A faithful transcription of all the data, images excluded, is the required answer.

----- AVAILABLE DATA -----

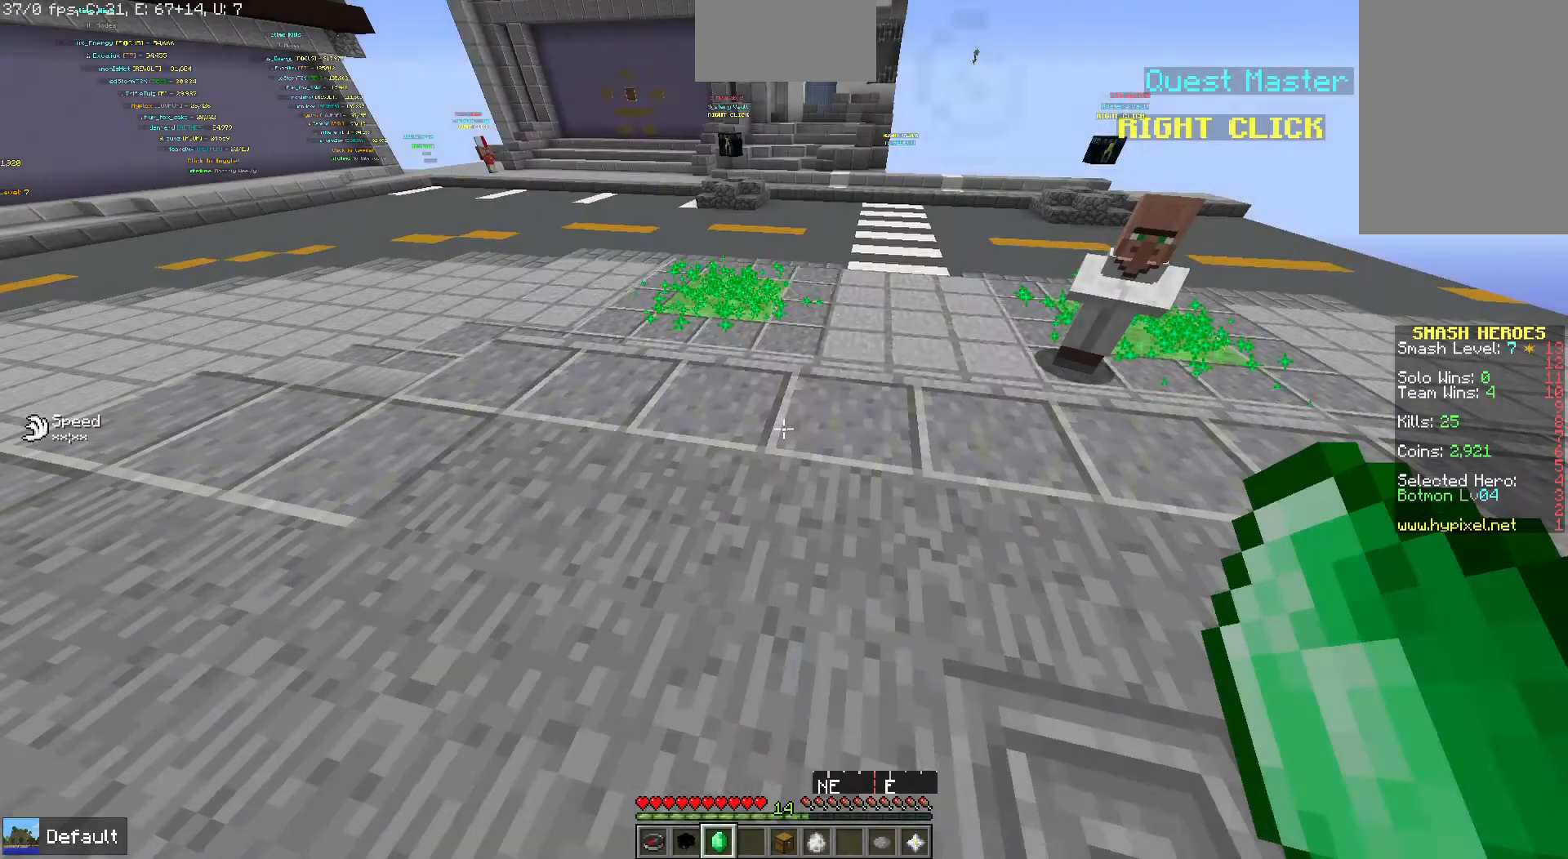
{"keys": [], "mouse": [], "events": []}
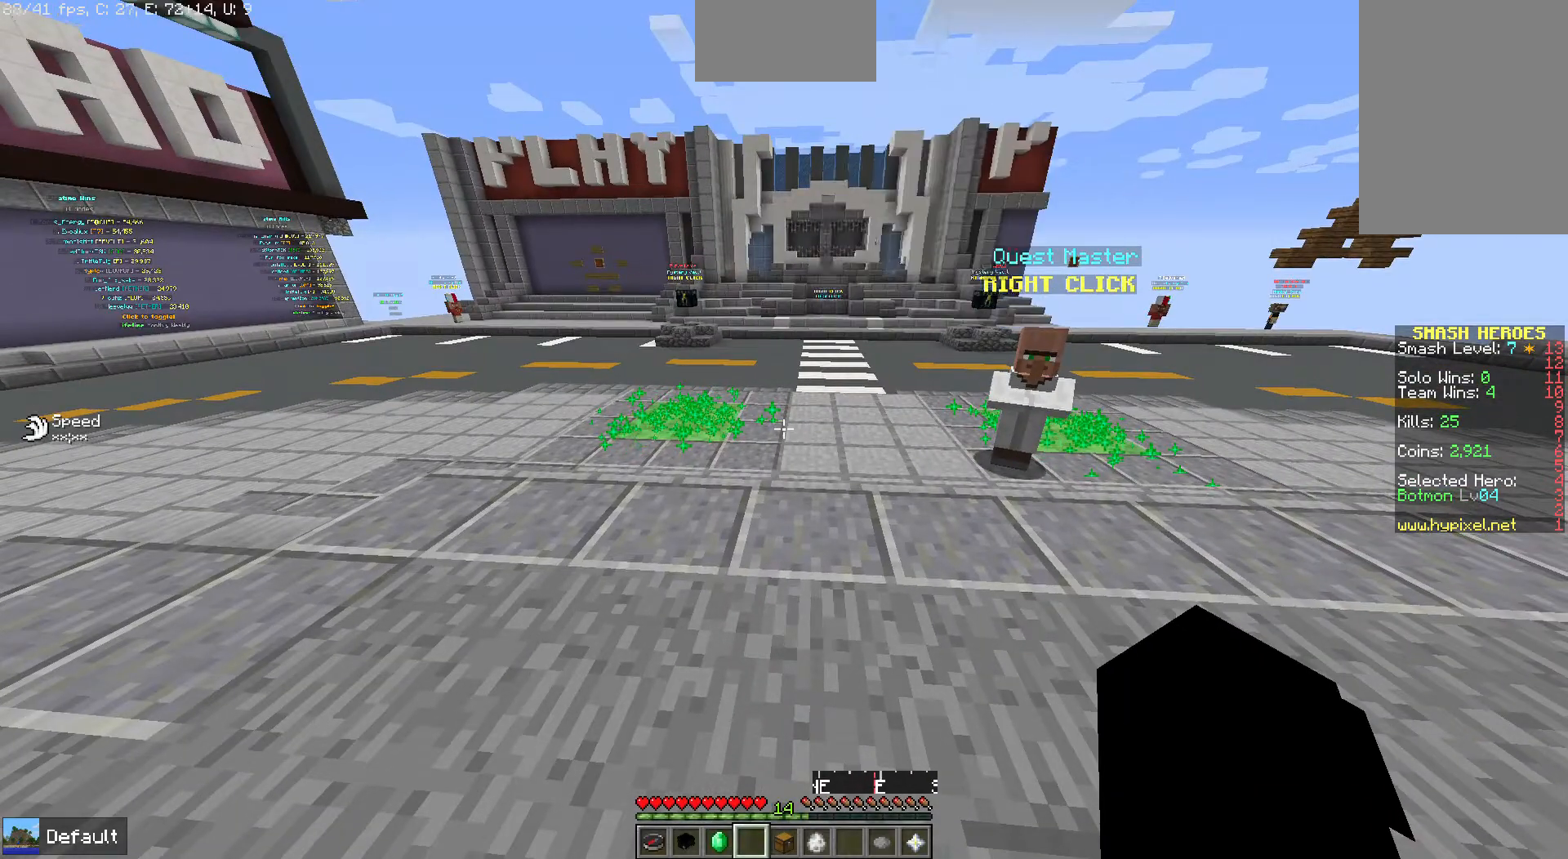
{"keys": ["up"], "mouse": [], "events": [[235, "up", "down"]]}
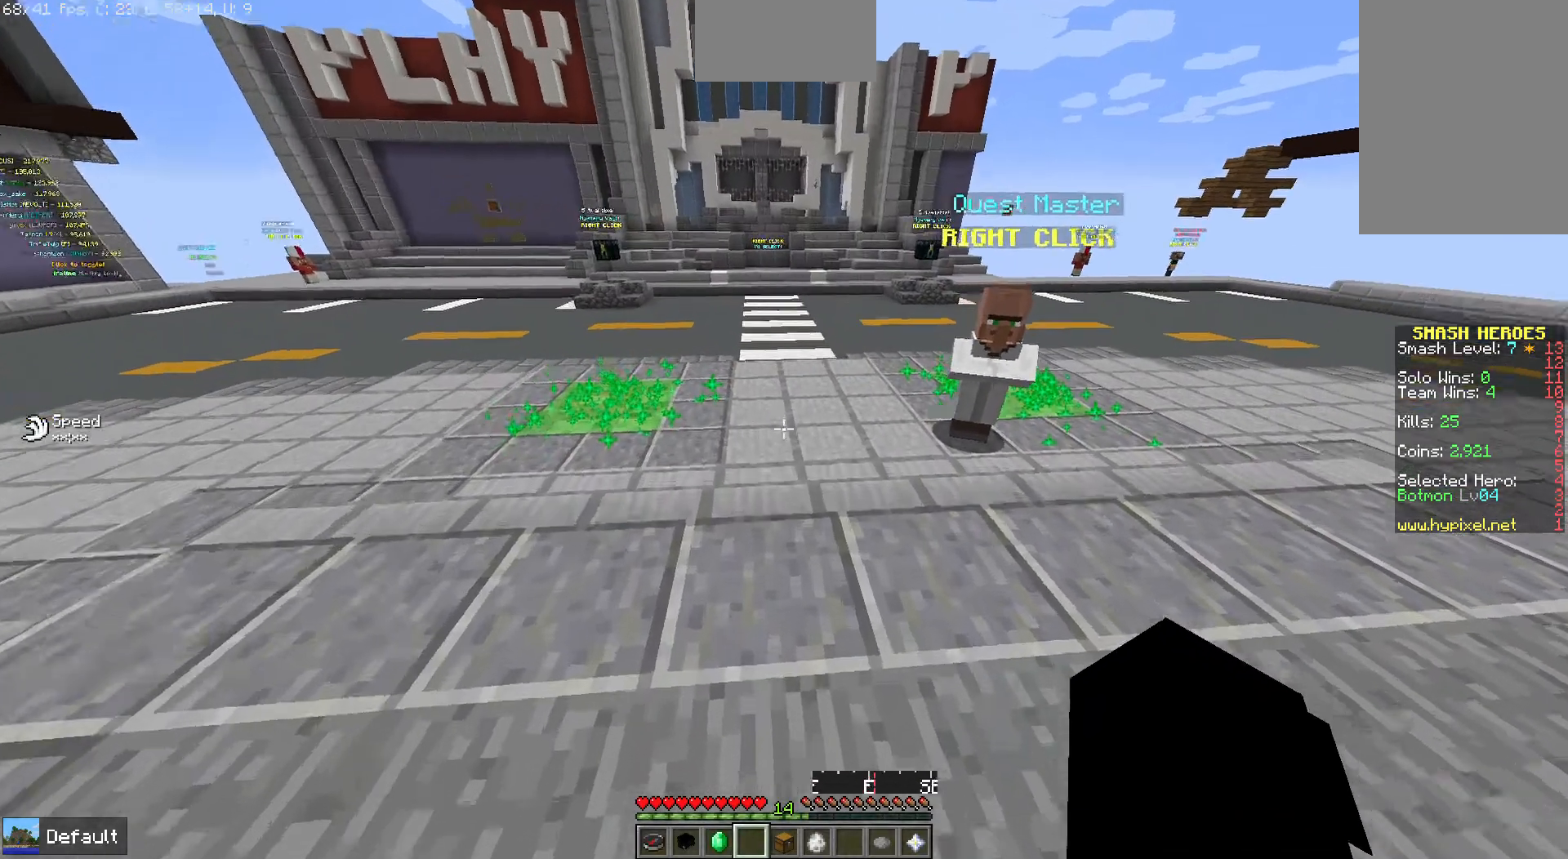
{"keys": [], "mouse": [], "events": [[335, "up", "up"]]}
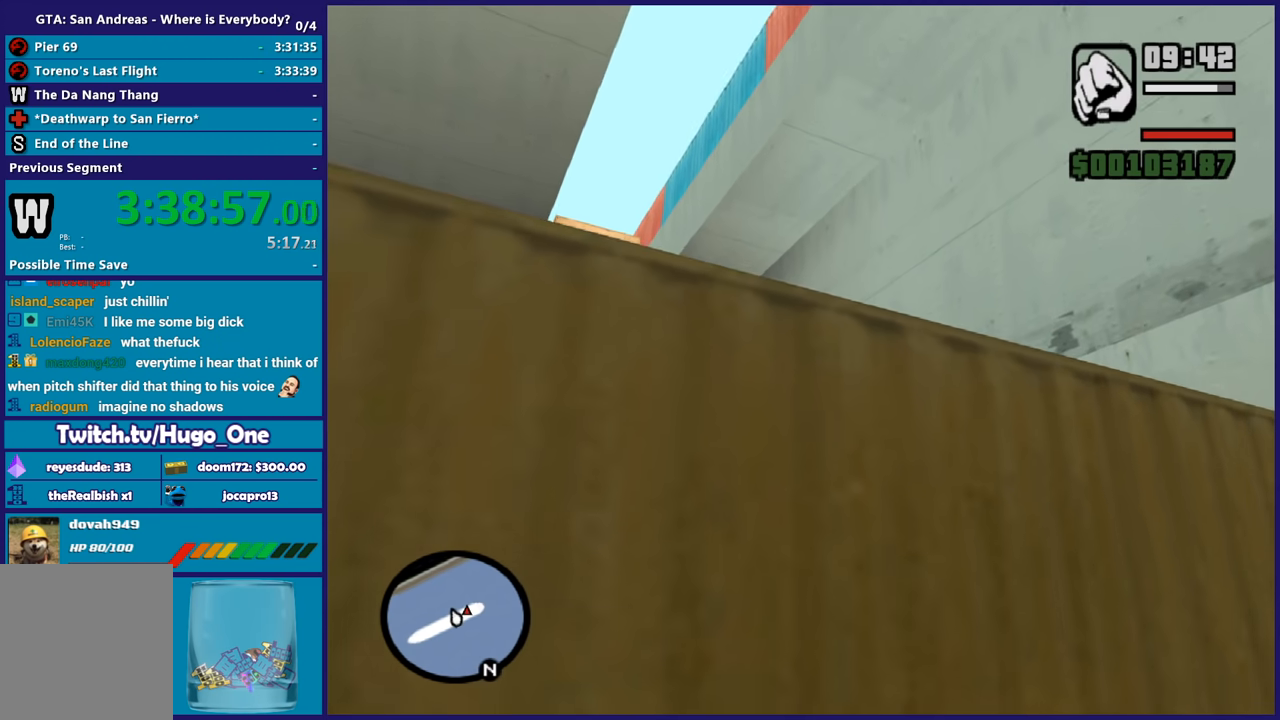
Gameplay with a controller (Xbox layout); each line is a JSON object with the inputs held at the frame after it. "button_events" lists button changes between this image and that frame as [ms after this image, input, new state], when the widget could be followed in between (sticks are given only as held states).
{"buttons": [], "left_stick": "center", "right_stick": "center", "button_events": [[66, "X", "up"], [166, "X", "down"], [266, "X", "up"], [333, "X", "down"], [467, "X", "up"]]}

-----

◆ OUTPUT BELOW:
{"keys": [], "mouse": [], "events": []}
{"keys": ["up"], "mouse": [], "events": [[235, "up", "down"]]}
{"keys": [], "mouse": [], "events": [[335, "up", "up"]]}
Gameplay with a controller (Xbox layout); each line is a JSON object with the inputs held at the frame after it. "button_events" lists button changes between this image and that frame as [ms after this image, input, new state], when the widget could be followed in between (sticks are given only as held states).
{"buttons": [], "left_stick": "center", "right_stick": "center", "button_events": [[66, "X", "up"], [166, "X", "down"], [266, "X", "up"], [333, "X", "down"], [467, "X", "up"]]}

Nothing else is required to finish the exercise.